EXTRACT:
# New Holland 7740



## Irishmike (Apr 14, 2013)

Hi all, hope my looking for advice is ok for my first post.
Can anyone help? The power steering has stopped working on my 7740 and an error code is showing E49. Any ideas or advice much appreciated and needed
Thanks in advance
Mike


----------



## farmertim (Dec 1, 2010)

Welcome to the forum Mike...
Can't help with your question, but someone should come along to steer you right...
Cheers


----------



## MBTRAC (May 28, 2012)

I understand on most of the Ford/NH family tractors an E49 fault code indicates a short or fault in the wheel sensor/circuit - unsure how this directly effects the power steering on the 7740's, my guess would be a blown fuse or earthing issue with the circuit rather than anything dramatically wrong/with the wheel sensor. 
The 7740's have excellent long lived torquey engines, the downside is they (like most NH's) seem to generate "nigglingly" fault codes that regularly increase downtime - my T8050 & TJ450 NH's suffer similar minor issues from time to time & are very sensitive to earth/voltage fluctuations.


----------



## Irishmike (Apr 14, 2013)

*7740*

will check fuses ect
and thanks so far
Mike


----------

STATED EXERCISE A:
Repeat the rows word for word, starting at the first row and ending with the row that contains "scientific name: Boisea trivittata", with that row included.

MATERIAL SUPPLIED:
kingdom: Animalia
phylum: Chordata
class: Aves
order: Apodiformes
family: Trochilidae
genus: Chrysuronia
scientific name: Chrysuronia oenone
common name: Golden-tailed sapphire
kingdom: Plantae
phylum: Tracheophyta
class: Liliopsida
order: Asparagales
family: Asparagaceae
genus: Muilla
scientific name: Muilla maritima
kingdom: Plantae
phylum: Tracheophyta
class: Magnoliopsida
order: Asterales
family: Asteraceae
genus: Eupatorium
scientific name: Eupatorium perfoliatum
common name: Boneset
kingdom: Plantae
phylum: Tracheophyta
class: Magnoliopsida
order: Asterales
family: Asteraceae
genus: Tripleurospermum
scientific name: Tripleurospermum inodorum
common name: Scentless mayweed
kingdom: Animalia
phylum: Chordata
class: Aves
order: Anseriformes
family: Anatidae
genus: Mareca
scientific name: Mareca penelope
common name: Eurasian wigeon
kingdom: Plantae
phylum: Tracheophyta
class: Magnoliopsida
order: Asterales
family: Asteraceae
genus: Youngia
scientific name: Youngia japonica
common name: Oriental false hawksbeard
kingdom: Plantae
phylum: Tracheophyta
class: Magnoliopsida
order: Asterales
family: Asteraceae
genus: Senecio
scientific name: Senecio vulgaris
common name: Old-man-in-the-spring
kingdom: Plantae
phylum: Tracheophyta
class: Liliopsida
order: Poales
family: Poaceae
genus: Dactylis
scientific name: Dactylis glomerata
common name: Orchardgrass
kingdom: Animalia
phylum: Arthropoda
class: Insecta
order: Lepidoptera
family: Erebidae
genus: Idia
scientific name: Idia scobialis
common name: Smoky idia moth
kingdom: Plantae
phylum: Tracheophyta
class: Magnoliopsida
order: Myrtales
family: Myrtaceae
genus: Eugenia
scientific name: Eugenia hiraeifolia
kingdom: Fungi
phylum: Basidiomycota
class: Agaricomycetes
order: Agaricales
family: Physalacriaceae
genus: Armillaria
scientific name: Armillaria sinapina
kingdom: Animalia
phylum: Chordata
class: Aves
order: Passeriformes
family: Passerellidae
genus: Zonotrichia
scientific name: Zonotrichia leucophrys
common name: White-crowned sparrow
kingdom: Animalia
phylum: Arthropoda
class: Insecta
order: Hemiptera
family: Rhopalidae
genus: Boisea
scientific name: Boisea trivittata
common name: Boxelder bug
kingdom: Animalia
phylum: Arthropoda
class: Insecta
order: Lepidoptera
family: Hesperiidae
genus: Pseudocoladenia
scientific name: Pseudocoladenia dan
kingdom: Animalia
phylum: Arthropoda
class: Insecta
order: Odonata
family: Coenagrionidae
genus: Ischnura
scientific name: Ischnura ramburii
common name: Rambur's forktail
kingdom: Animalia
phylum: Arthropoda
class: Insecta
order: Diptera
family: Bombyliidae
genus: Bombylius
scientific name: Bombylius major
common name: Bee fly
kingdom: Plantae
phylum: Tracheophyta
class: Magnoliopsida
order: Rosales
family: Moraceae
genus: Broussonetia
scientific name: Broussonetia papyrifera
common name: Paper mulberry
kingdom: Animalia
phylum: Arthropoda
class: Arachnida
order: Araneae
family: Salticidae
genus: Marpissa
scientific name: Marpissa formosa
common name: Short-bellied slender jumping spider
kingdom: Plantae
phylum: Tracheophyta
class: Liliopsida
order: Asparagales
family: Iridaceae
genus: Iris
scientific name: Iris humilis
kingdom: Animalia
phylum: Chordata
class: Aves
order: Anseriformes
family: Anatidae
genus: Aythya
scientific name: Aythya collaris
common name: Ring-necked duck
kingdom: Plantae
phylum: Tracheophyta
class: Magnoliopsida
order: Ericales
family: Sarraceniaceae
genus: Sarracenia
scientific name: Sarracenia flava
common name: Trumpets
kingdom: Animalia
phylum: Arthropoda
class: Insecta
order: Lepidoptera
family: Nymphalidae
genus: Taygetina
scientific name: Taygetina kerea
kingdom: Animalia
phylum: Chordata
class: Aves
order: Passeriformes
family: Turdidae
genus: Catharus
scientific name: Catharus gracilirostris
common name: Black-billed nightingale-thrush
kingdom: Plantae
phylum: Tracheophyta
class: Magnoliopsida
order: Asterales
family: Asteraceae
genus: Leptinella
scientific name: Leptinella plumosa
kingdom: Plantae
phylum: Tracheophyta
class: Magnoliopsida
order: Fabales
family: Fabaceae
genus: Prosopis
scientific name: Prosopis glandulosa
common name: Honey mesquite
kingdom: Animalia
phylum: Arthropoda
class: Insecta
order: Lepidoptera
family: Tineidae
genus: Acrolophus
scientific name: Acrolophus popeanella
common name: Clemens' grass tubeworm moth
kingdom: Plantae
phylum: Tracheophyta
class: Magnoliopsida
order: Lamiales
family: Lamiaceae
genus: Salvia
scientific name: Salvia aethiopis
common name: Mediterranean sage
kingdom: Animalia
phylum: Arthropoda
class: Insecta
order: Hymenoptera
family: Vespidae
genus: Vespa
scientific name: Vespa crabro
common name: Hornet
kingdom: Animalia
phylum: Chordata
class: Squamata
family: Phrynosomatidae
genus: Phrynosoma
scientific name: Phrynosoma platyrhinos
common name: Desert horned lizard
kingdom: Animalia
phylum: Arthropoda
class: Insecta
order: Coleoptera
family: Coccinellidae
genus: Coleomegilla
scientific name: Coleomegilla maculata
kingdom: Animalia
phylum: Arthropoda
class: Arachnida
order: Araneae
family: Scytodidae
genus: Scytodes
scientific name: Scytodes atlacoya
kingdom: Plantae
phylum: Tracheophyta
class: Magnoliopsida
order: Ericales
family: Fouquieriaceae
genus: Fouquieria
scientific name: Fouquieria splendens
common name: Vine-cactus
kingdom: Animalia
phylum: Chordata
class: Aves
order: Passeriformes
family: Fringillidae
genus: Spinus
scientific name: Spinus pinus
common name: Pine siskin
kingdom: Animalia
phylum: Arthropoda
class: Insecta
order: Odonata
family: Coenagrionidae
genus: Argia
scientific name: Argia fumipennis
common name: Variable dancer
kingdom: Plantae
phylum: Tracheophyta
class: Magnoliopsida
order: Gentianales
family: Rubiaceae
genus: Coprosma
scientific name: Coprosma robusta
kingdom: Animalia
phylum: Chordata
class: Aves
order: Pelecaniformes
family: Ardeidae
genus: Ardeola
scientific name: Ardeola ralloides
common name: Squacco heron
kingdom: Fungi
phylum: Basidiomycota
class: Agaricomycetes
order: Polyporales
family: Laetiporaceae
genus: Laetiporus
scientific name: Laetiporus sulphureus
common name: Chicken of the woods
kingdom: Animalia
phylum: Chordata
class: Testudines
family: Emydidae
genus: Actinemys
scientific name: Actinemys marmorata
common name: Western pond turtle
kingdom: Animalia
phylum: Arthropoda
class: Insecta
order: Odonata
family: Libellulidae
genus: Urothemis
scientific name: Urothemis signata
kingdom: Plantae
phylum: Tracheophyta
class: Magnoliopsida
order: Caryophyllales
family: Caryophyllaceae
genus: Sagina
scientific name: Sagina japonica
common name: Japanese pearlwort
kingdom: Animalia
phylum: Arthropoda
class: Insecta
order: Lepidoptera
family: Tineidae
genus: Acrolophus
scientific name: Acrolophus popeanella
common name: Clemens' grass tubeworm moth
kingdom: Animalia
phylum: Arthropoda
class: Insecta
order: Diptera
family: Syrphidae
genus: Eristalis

STATED EXERCISE B:
From the forum thread, quote the part that opens with the words "I understand on" and closes with "to earth/voltage fluctuations.".

CORRECT RESULT A:
kingdom: Animalia
phylum: Chordata
class: Aves
order: Apodiformes
family: Trochilidae
genus: Chrysuronia
scientific name: Chrysuronia oenone
common name: Golden-tailed sapphire
kingdom: Plantae
phylum: Tracheophyta
class: Liliopsida
order: Asparagales
family: Asparagaceae
genus: Muilla
scientific name: Muilla maritima
kingdom: Plantae
phylum: Tracheophyta
class: Magnoliopsida
order: Asterales
family: Asteraceae
genus: Eupatorium
scientific name: Eupatorium perfoliatum
common name: Boneset
kingdom: Plantae
phylum: Tracheophyta
class: Magnoliopsida
order: Asterales
family: Asteraceae
genus: Tripleurospermum
scientific name: Tripleurospermum inodorum
common name: Scentless mayweed
kingdom: Animalia
phylum: Chordata
class: Aves
order: Anseriformes
family: Anatidae
genus: Mareca
scientific name: Mareca penelope
common name: Eurasian wigeon
kingdom: Plantae
phylum: Tracheophyta
class: Magnoliopsida
order: Asterales
family: Asteraceae
genus: Youngia
scientific name: Youngia japonica
common name: Oriental false hawksbeard
kingdom: Plantae
phylum: Tracheophyta
class: Magnoliopsida
order: Asterales
family: Asteraceae
genus: Senecio
scientific name: Senecio vulgaris
common name: Old-man-in-the-spring
kingdom: Plantae
phylum: Tracheophyta
class: Liliopsida
order: Poales
family: Poaceae
genus: Dactylis
scientific name: Dactylis glomerata
common name: Orchardgrass
kingdom: Animalia
phylum: Arthropoda
class: Insecta
order: Lepidoptera
family: Erebidae
genus: Idia
scientific name: Idia scobialis
common name: Smoky idia moth
kingdom: Plantae
phylum: Tracheophyta
class: Magnoliopsida
order: Myrtales
family: Myrtaceae
genus: Eugenia
scientific name: Eugenia hiraeifolia
kingdom: Fungi
phylum: Basidiomycota
class: Agaricomycetes
order: Agaricales
family: Physalacriaceae
genus: Armillaria
scientific name: Armillaria sinapina
kingdom: Animalia
phylum: Chordata
class: Aves
order: Passeriformes
family: Passerellidae
genus: Zonotrichia
scientific name: Zonotrichia leucophrys
common name: White-crowned sparrow
kingdom: Animalia
phylum: Arthropoda
class: Insecta
order: Hemiptera
family: Rhopalidae
genus: Boisea
scientific name: Boisea trivittata

CORRECT RESULT B:
I understand on most of the Ford/NH family tractors an E49 fault code indicates a short or fault in the wheel sensor/circuit - unsure how this directly effects the power steering on the 7740's, my guess would be a blown fuse or earthing issue with the circuit rather than anything dramatically wrong/with the wheel sensor. 
The 7740's have excellent long lived torquey engines, the downside is they (like most NH's) seem to generate "nigglingly" fault codes that regularly increase downtime - my T8050 & TJ450 NH's suffer similar minor issues from time to time & are very sensitive to earth/voltage fluctuations.